Pilot kararlardan çarpıcı bir örnek vermek istiyorum. Söz konusu dava, derdest başvuruların yarısından fazlasının konusunu oluşturan uzun yargılamalara ilişkindir. Söz konusu davada Mahkeme, başvuranın kişisel başvuruda bulunmadan önceki yargılamanın uzunluğu için idari veya adlandırılmış bir hukuk yolu bulunmadığı için ihlal olduğuna karar vermiştir. Mahkeme, bekleyen benzer başvuruların incelenmesini ertelerken, yasama organını da 4 ay içinde bir hukuk yolu oluşturmaya davet etti.
“MAHKEME, KARARINDA VENEDİK KOMİSYONUNUN GÖRÜŞLERİNİ ESAS ALMIŞTIR”
Mahkeme bir başka pilot kararında, ilgili internet sayfalarına erişimin engellenmesi nedeniyle başvuranların ifade ve basın özgürlüğünün ihlal edildiğine karar vermiştir. Mahkeme, kararında (§ 71 ve §§ 135-136), Venedik Komisyonu’nun ‘İnternet Yasası’ hakkındaki görüşünü ve Türk Ceza Kanunu’nun makul meselelerine ilişkin görüşünü dikkate almıştır. Yakın tarihli bir kararda Mahkeme, ifade özgürlüğüne ilişkin bekleyen çok sayıda başvurunun konusu olan karmaşık karar beyanının ertelenmesi (HAGB) konusunu ele almıştır. HAGB prosedürünü tüm taraflarıyla birlikte değerlendiren Mahkeme, ilgili davada hem ifade özgürlüğü hem de toplantı ve gösteri yürüyüşü yapma hakkının ihlal edildiğine karar verdi. Bu konuda temyiz sürecinin etkisizliğine değinen AYM, ‘HAGB’ uygulamasına ilişkin mevzuatın her zaman Anayasa ile güvence altına alınan temel hak ve özgürlüklerin ihlaline yol açan yapısal sorunlar içerdiğine karar verdi.

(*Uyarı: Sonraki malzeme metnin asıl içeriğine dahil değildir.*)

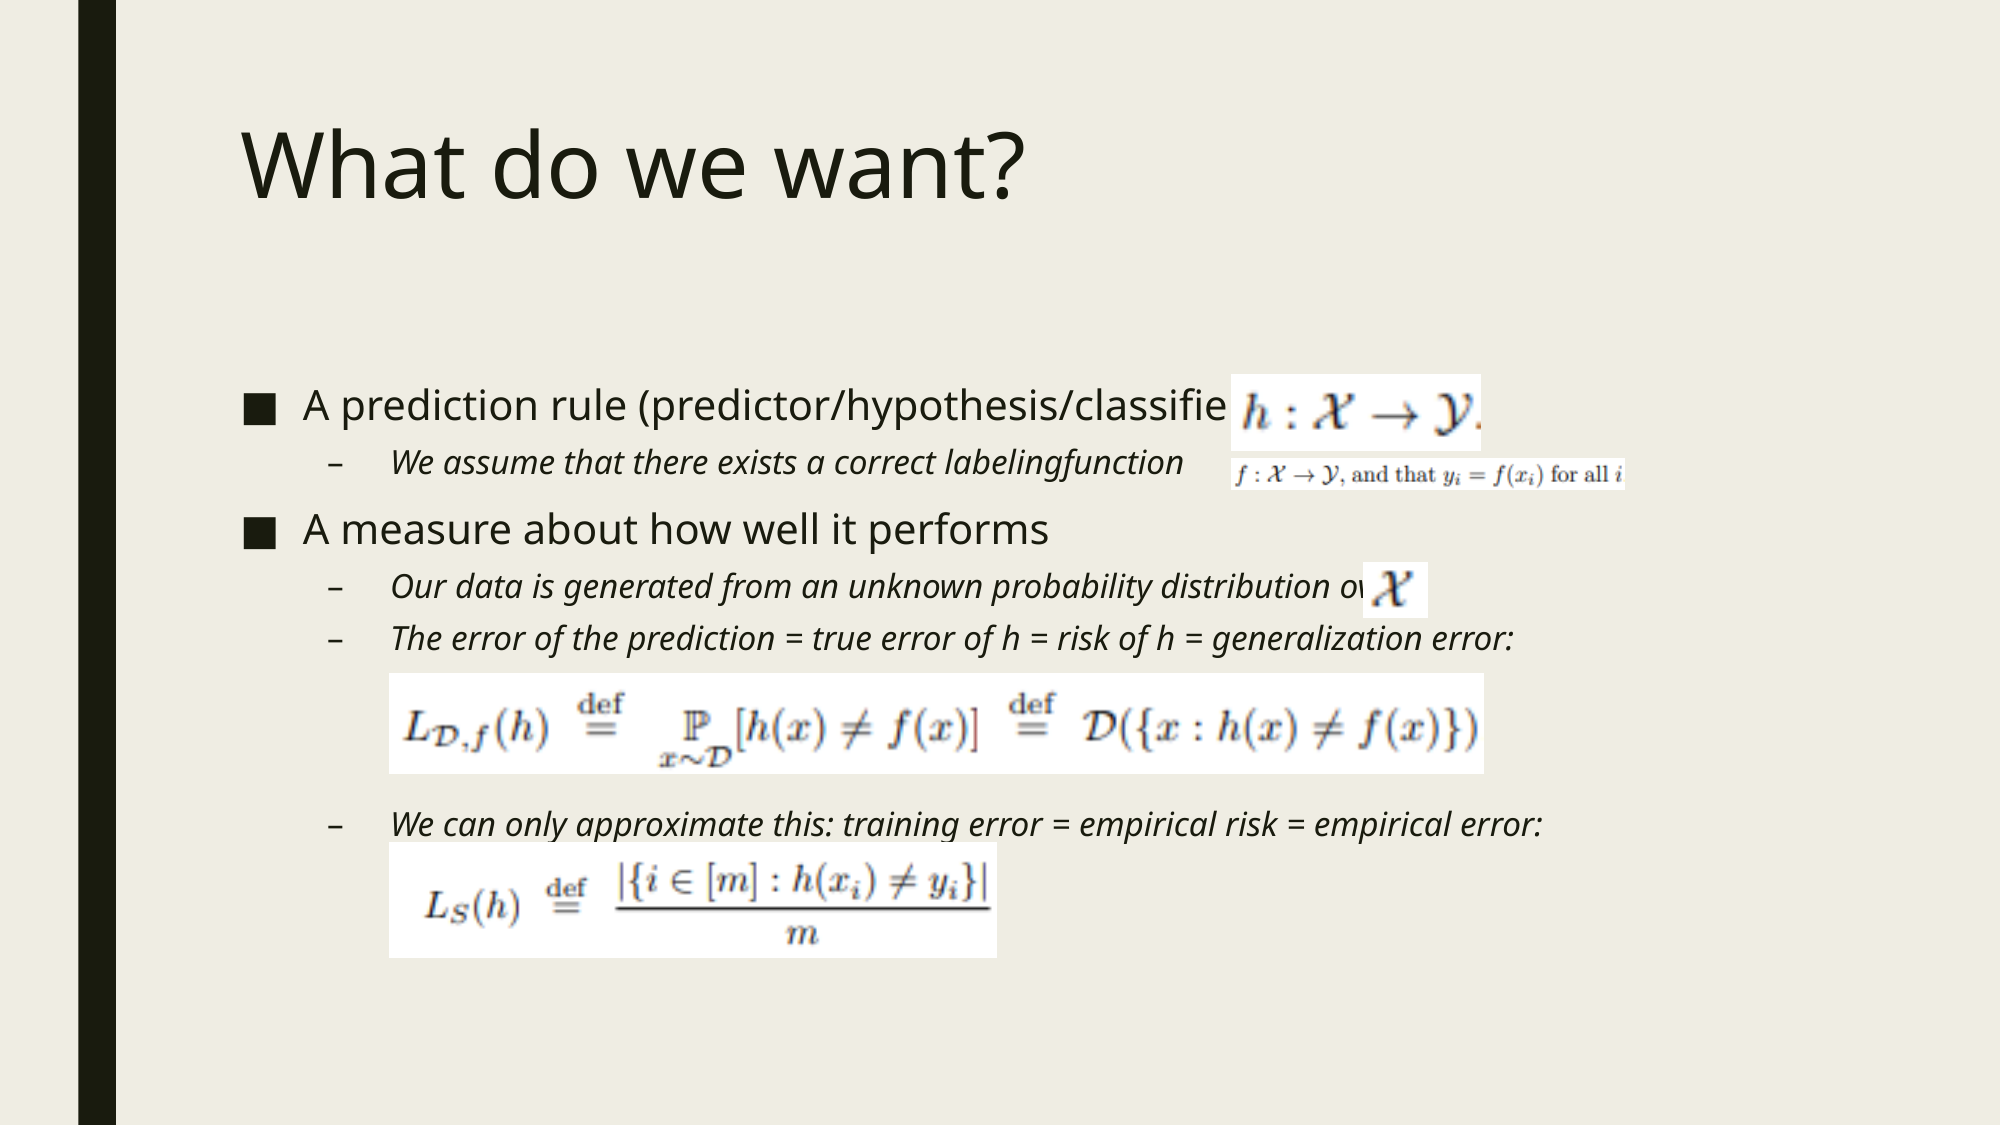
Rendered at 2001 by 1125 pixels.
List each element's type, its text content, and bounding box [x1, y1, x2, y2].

title What do we want? [225, 112, 1800, 357]
picture [1231, 374, 1481, 451]
picture [389, 842, 997, 958]
list A prediction rule (predictor/hypothesis/classifier) We assume that there exists a correct labelingfunction A measure about how well it performs Our data is generated from an unknown probability distribution over The error of the prediction = true error of h = risk of h = generalization error: We can only approximate this: training error = empirical risk = empirical error: [225, 375, 1800, 963]
picture [1231, 458, 1625, 490]
picture [1363, 562, 1428, 618]
picture [389, 673, 1484, 774]
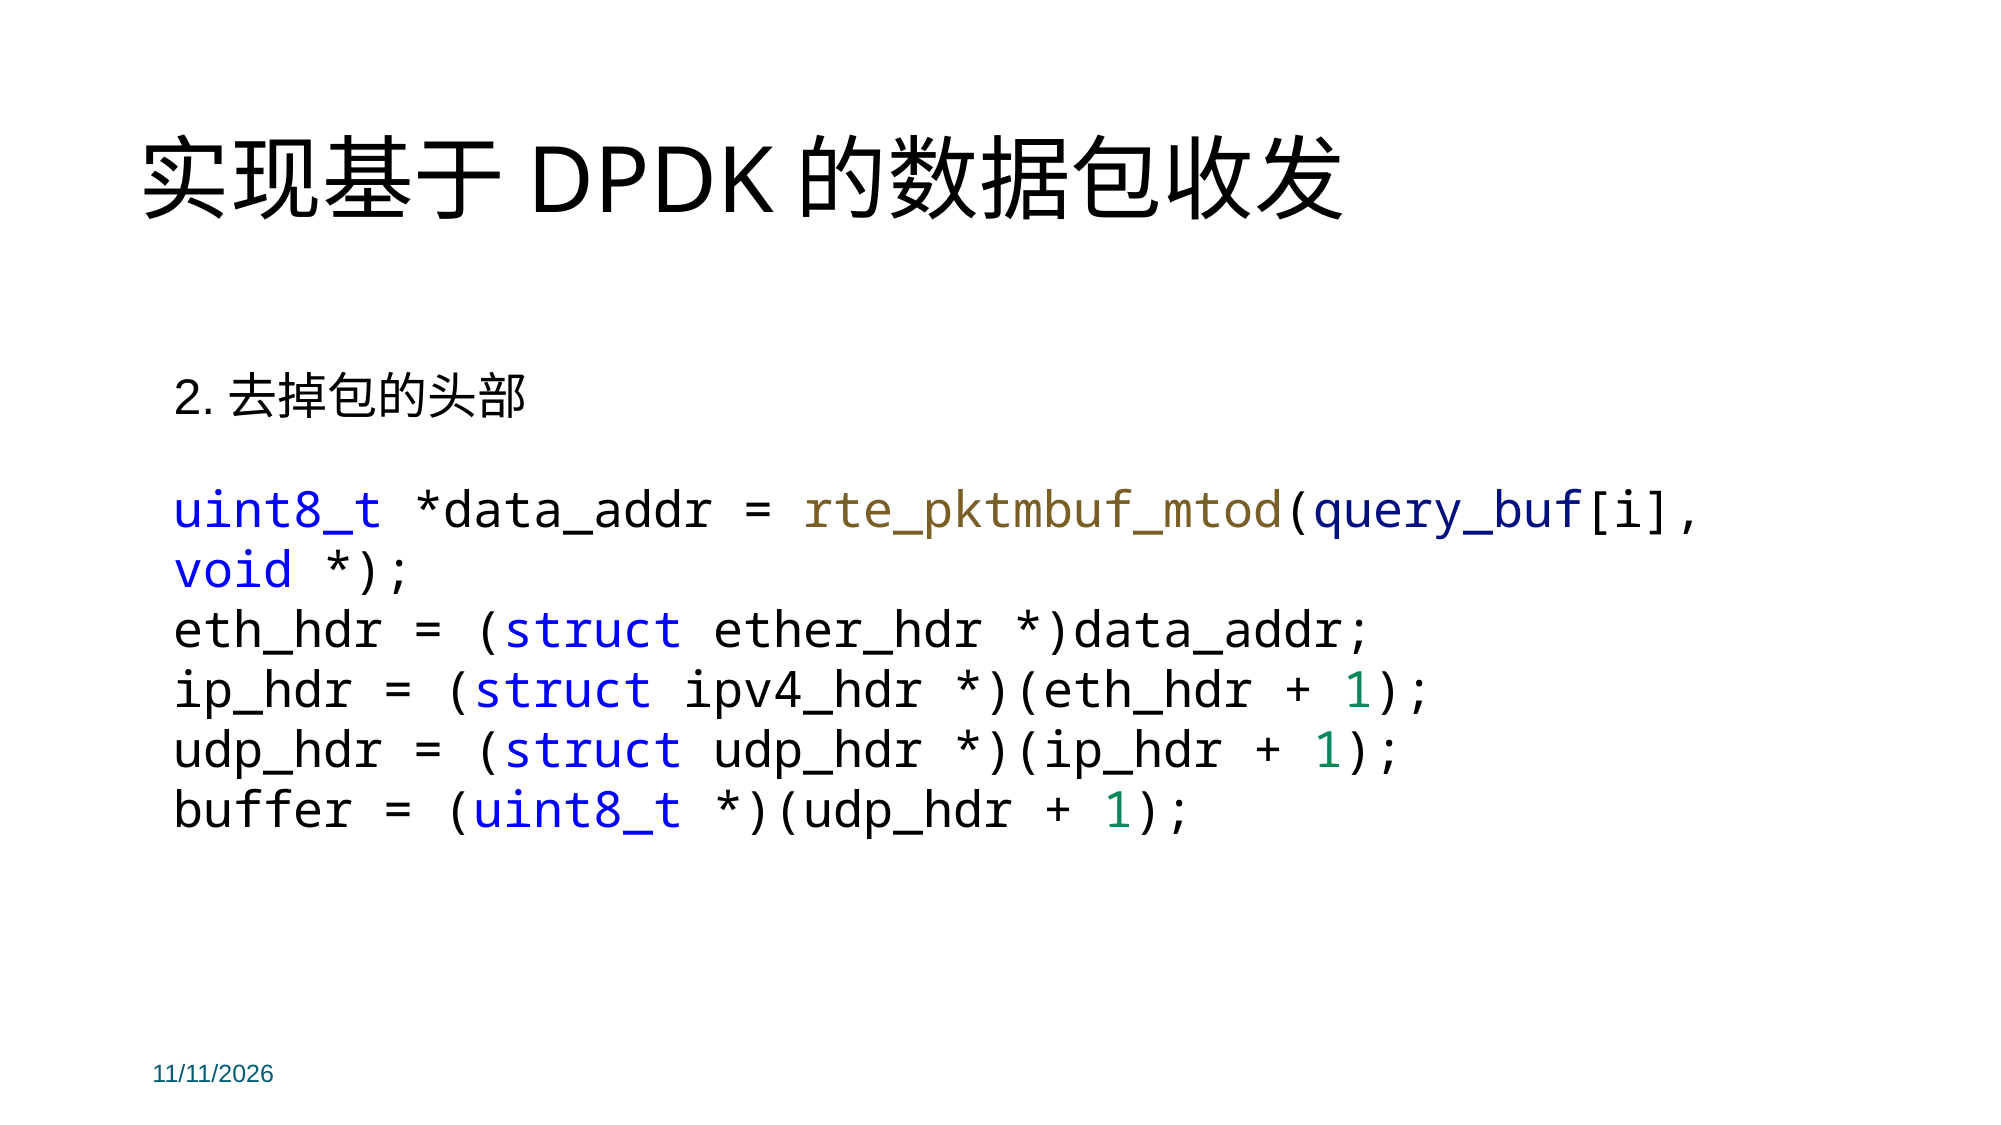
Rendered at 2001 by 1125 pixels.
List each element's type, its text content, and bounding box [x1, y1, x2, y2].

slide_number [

İlgili kararda Mahkeme, Venedik Komisyonu’nun bazı konulardaki görüşünün 31. paragrafına özel olarak atıfta bulunarak, ‘yüksek mahkemelerin rehberliğinin, alt mahkemeler için insan hakları standartlarının yargılamalarında yorumlanması ve uygulanmasında çok önemli olduğunu’ vurgulamıştır. Türk Ceza Kanunu hükümleri.
“TÜRKİYE, ANAYASA’DA YER ALAN BU TEMEL DEĞERLERE GÜÇLÜ BİR ŞEKİLDE UYUMLUDUR”
Sözlerimi bitirmeden önce, Anayasa Mahkemesi’nin bu kararlar da dahil olmak üzere tüm kararlarında bireysel başvuru sisteminin Avrupa Konseyi bünyesinde en iyi uygulamalardan biri olarak devam etmesi için çaba sarf ettiğini belirtmek isterim. Bireysel başvuru sisteminin başarısının, Avrupa Konseyi’nin demokrasi, insan hakları ve hukukun üstünlüğü şeklindeki temel yapı taşlarının korunması açısından son derece değerli olduğu açıktır. Avrupa Konseyi’nin kurucu üyesi olan Türkiye, Anayasa’da yer alan bu temel değerlere sıkı sıkıya bağlıdır. Türk Anayasa Mahkemesi, bu anayasal maliyetleri karşılamaya kararlılıkla devam edecektir.”